Maybe instead of doing executive MBAs, what ceo's should really be doing is taking writing courses? Just a thought....


Mark said...

Having been exposed to more "communications" people than I can shake a talking point at, I would say that the LAST person you would want to write a blog on behalf of a company is the head of communications. Authentic voice is the name of the corporate blogging game. In my experience, ask a "communications" person if they want to go for a coffee and they'll start selling you the features and benefits of Second Cup over Starbucks (or vice versa) and ask your your buy-in on the going forward caffination strategy.
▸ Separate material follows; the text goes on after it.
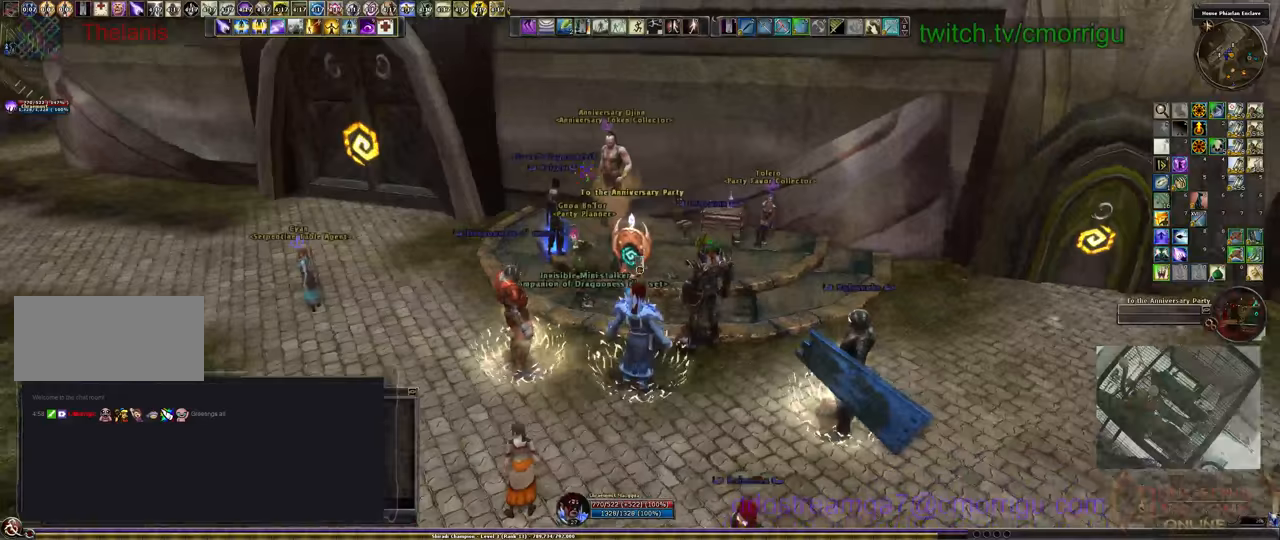
{"keys": [], "events": []}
If not the CEO, then the COO, or the head of R&D, or, how about allowing real employees to blog. And if they have something not so flattering to say about the company, treat it as Distant Early Warning - sort of a real time, continuous satisfaction survey - rather than an act of sabotage. Every company has its critics; good companies have far more fans than detractors. A good corporate blogger deals with the criticisms head-on and effects change as needed, rather than engaging in objection-handling.

Jonathan Schwarz from Sun is a perfect example, if any would-be corporate bloggers would like a role model.